II low cost e il futuro di un Paese senza regole

ITALIA. Com’era quell’adagio sulla grande confusione sotto il cielo? Ecco, in quello del Belpaese la situazione è tutto tranne che eccellente. E probabilmente non è nemmeno un caso che due ataviche questioni come il futuro della fu compagnia di bandiera e lo strapotere dei vettori low cost (conquistato sul campo, anno dopo anno) arrivino quasi a sovrapporsi.

Cominciamo con Ita che, ci sia permesso il gioco di parole, non se n’è ancora ita... Il matrimonio (facciamo incorporazione che magari suona peggio ma è più oggettivo) con Lufthansa è sempre lì a un passo, ma le questioni da risolvere sono ancora parecchie. Sorvolando, in ogni senso, sui futuri assetti di un traffico nazionale destinato a passare in mano tedesca con riflessi anche negli scenari aeroportuali, si resta in attesa del placet dell’Ue. Anche se Michael O’Leary, mister Ryanair, non ha dubbi sul fatto che alla fine il semaforo verde arriverà perché la Germania lo vuole. E vuole anche il mercato italiano per alimentare il suo hub, Francoforte.

Mercato italiano che, dati Iccsai del rapporto 2022, è per il 65,1% in mano a vettori low cost a fronte di una media europea del 40,8. Un dato che risente palesemente della reiterata assenza (o di una presenza in stato precomatoso quando c’era...) di una compagnia di bandiera. Confermato anche da quello del mercato europeo (compresa la parte domestica) dove la quota italiana di low cost scende al 64,5. Ma a fronte di una media europea del 49,5%.

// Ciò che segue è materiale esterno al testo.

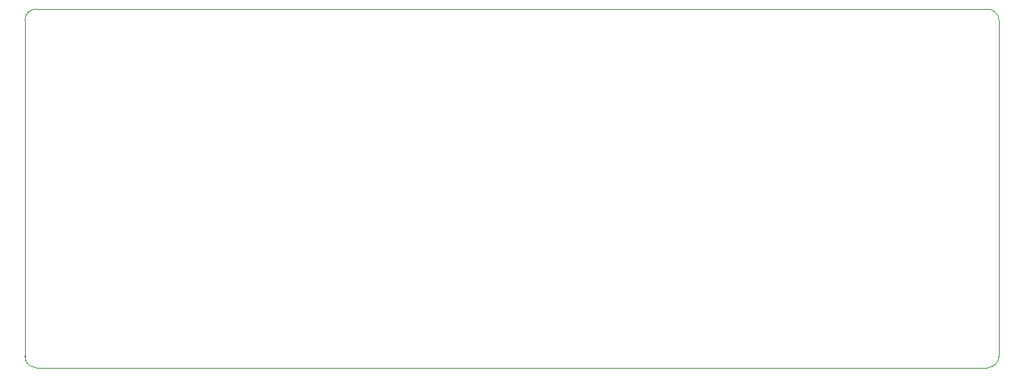
<source format=gbr>
%TF.GenerationSoftware,Altium Limited,Altium Designer,23.9.2 (47)*%
G04 Layer_Color=16711935*
%FSLAX45Y45*%
%MOMM*%
%TF.SameCoordinates,CBF7E160-FA54-4A09-933F-9C1B5268631E*%
%TF.FilePolarity,Positive*%
%TF.FileFunction,Other,Mechanical_1*%
%TF.Part,Single*%
G01*
G75*
%TA.AperFunction,NonConductor*%
%ADD50C,0.10000*%
D50*
X6262001Y5482999D02*
G03*
X6389000Y5356000I126999J0D01*
G01*
X16985001D02*
G03*
X17112000Y5483000I0J127000D01*
G01*
Y9229000D02*
G03*
X16985001Y9356000I-127000J0D01*
G01*
X6392000Y9359000D02*
G03*
X6262000Y9229000I0J-130000D01*
G01*
X17112000Y5483000D02*
Y9229000D01*
X6824000Y9356000D02*
X16991000D01*
X6392000Y9359000D02*
X6824000Y9356000D01*
X6262000Y5482999D02*
X6262000Y9229000D01*
X6389000Y5356000D02*
X16985001D01*
%TF.MD5,84ab94a5a5f3e15f7782d119bf0b269b*%
M02*

</source>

Questo vuol dire che la rivoluzione del trasporto aereo è semplicemente compiuta e ormai da tempo: i vettori low cost rappresentano la metà del mercato di chi si sposta in Europa. Il problema è che il fenomeno si è sviluppato senza alcuna forma reale di regolamentazione che non fosse l’influenza delle compagnie di bandiera «forti» nel fermare l’avanzata sul mercato (soprattutto) domestico della varie Ryanair, EasyJet e Wizzair. Ma un conto è stato farlo in Francia o Germania, dove per le tratte interne si è giocato anche di sponda con colossi ferroviari come Sncf e Db, un altro in Italia, dove l’avanzata dei vettori low cost è stata molto più decisa e sostanzialmente è mancato l’argine di una politica nazionale sul trasporto aereo. Che non è mai andata oltre la difesa strenua di Alitalia (e degli interessi connessi) in quanto tale. I risultati sono sotto gli occhi di tutti.

Quella stessa politica che ora scopre l’esistenza di un sostanziale oligopolio nel settore e cerca di frenare la situazione con provvedimenti che appaiono di difficile attuazione. Sorvoliamo (anche qui in ogni senso) sugli atteggiamenti guasconi di O’Leary e concentriamoci su un sistema che finora si è sviluppato senza regole né tempi né indicazioni certe sia sul versante delle compagnie che delle infrastrutture. Leggi aeroporti, dove per avere un via libera (o anche un diniego) a un piano di sviluppo serve un iter di anni e anni e dove alla fine la sola regola è diventata quella del mercato. Nudo e crudo. Difficile arginarlo con provvedimenti dirigistici come appare il decreto blocca tariffe.

Attenzione, qui non è in discussione la ratio del provvedimento quanto la sua concreta applicazione, tanto più in un sistema dove per decenni si è rinunciato a regolarizzare un fenomeno dalla portata oggettivamente storica come i vettori low cost, spesso bollati alla stregua di voli di serie B o di un fenomeno transitorio, quasi di moda. Ecco, decollo dopo decollo, ora hanno in mano quasi due terzi del mercato italiano e quindi anche i destini di un sistema economico e sociale. E se restano a terra, realisticamente, anche il Paese li segue. Un motivo in più per presentarsi a qualsiasi tavolo di confronto non con il cappello in mano e nemmeno armati, ma possibilmente con un strategia, una visione del trasporto aereo (e non solo) che vada al di là dei destini della fu Alitalia, ora Ita, e degli interessi che vi girano intorno. Un’idea di futuro, insomma: qualcosa di più che un semplice decreto.